Un week-end annuel dédié aux parents mais aussi un groupe WhatsApp de partage et la présence d’une personne référente pour les parents. Elle-même mère d’un enfant addict, Virginie a cette voix des gens qui donnent envie de se reposer sur eux, qui inspirent la confiance. Une confiance qui lui a pourtant parfois manqué dans sa vie face à son fils Jean-Baptiste. Aujourd’hui âgé de 28 ans, il a commencé à se droguer alors qu’il était mineur. Et à 18 ans il "dealait". Un premier séjour à Saint Jean Espérance lui a permis d’être "en transparence et en vérité", assure la mère de famille. Mais des rechutes se produisent. "La toxicomanie est une maladie qui ne guérit pas. C’est une maladie avec laquelle on apprend à vivre."
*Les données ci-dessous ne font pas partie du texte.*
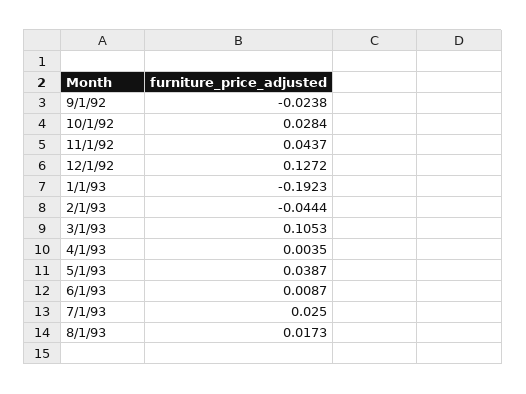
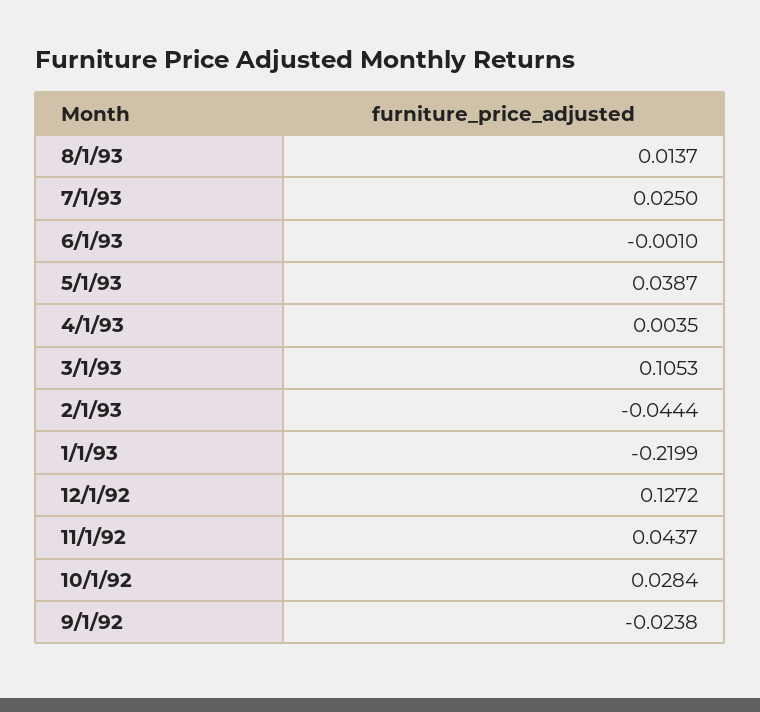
1/1/93: -0.1923 -> -0.2199
6/1/93: 0.0087 -> -0.001
8/1/93: 0.0173 -> 0.0137

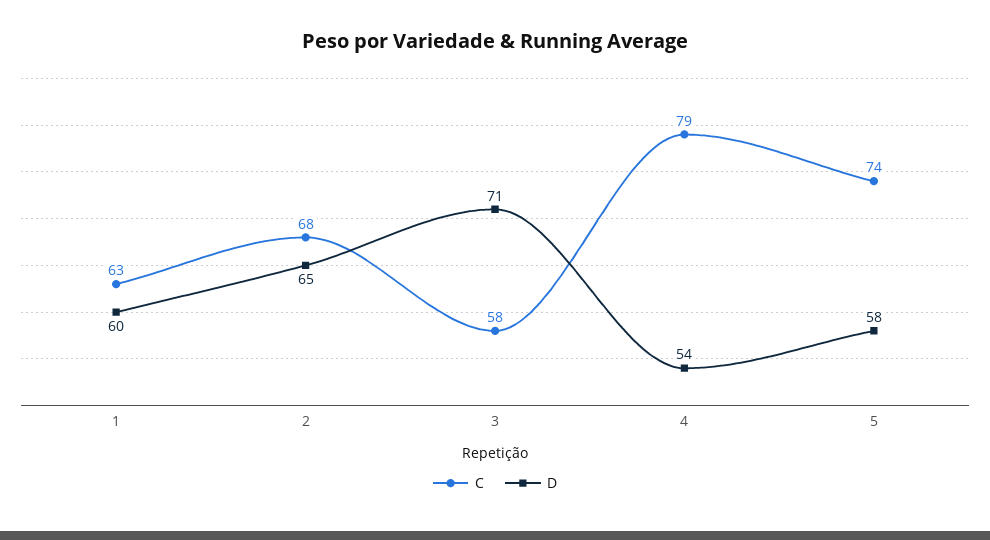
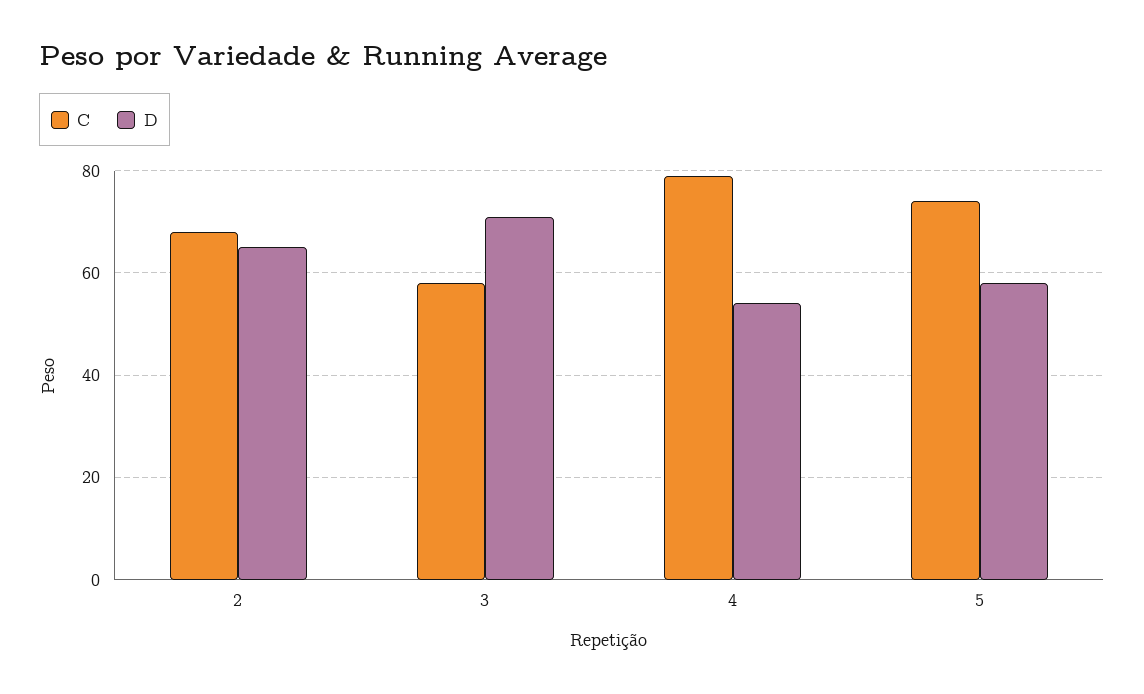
C, 1: 63 -> none
D, 1: 60 -> none

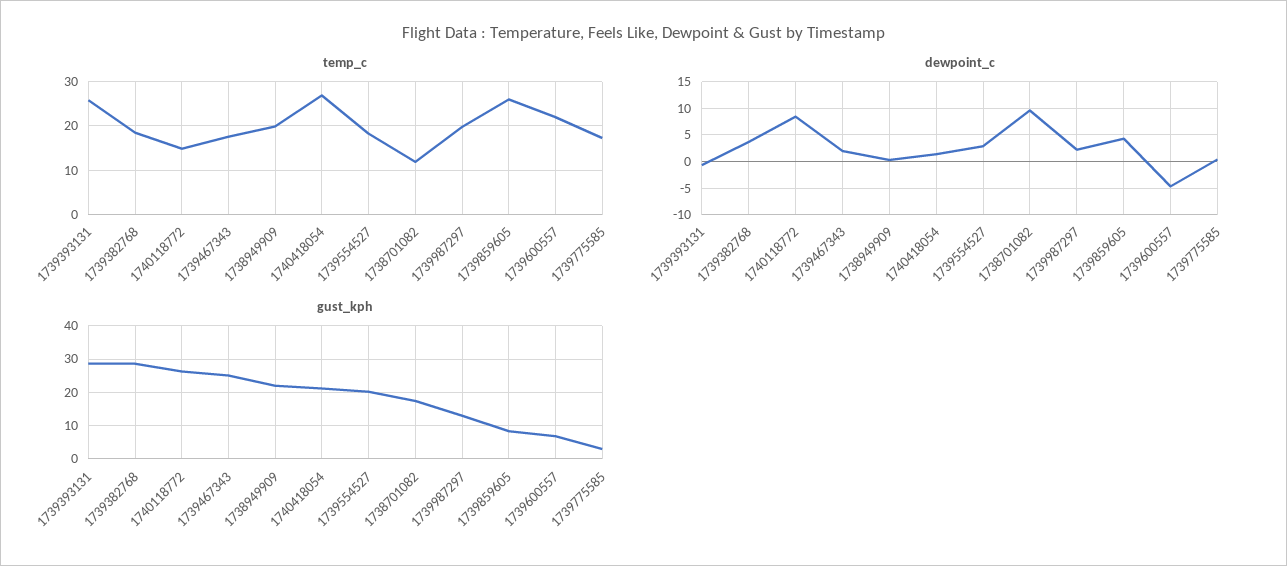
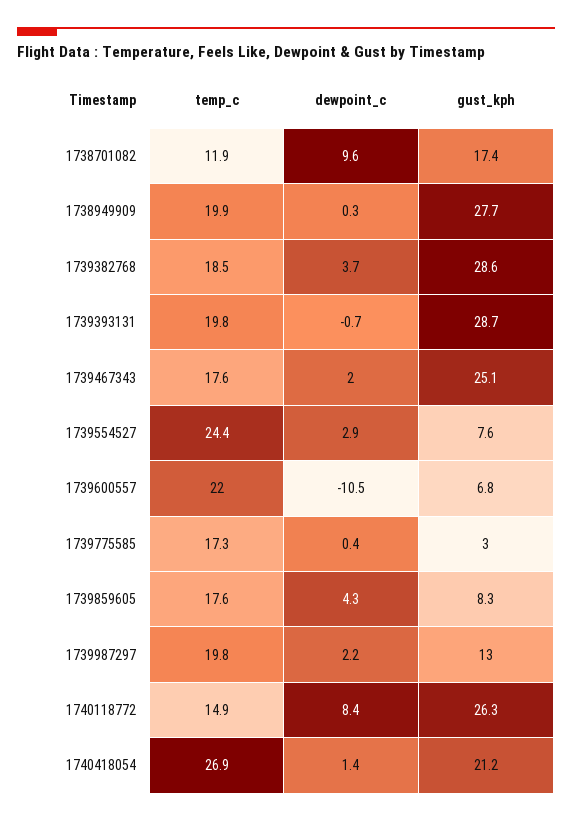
temp_c, 1739393131: 26 -> 19.8
temp_c, 1739554527: 18 -> 24.4
temp_c, 1739859605: 26 -> 17.6
dewpoint_c, 1739600557: -5 -> -10.5
gust_kph, 1738949909: 22 -> 27.7
gust_kph, 1739554527: 20 -> 7.6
Récemment nommée responsable du groupe "Parents" qui organise le week-end annuel des parents ainsi que le groupe WhatsApp réunissant les parents, elle a également porté avec Saint Jean Espérance "Parents d’addicts anonymes". Le principe : une soirée en visio par mois de 18h30 à 20h, avec un thème, un témoignage, qui ouvre un débat entre une dizaine de personnes, un modérateur et un médecin psychiatre. "Quand les jeunes sortent des maisons Saint Jean Espérance ils ont un ciment, un socle sur lequel s’appuyer. Désormais les parents aussi."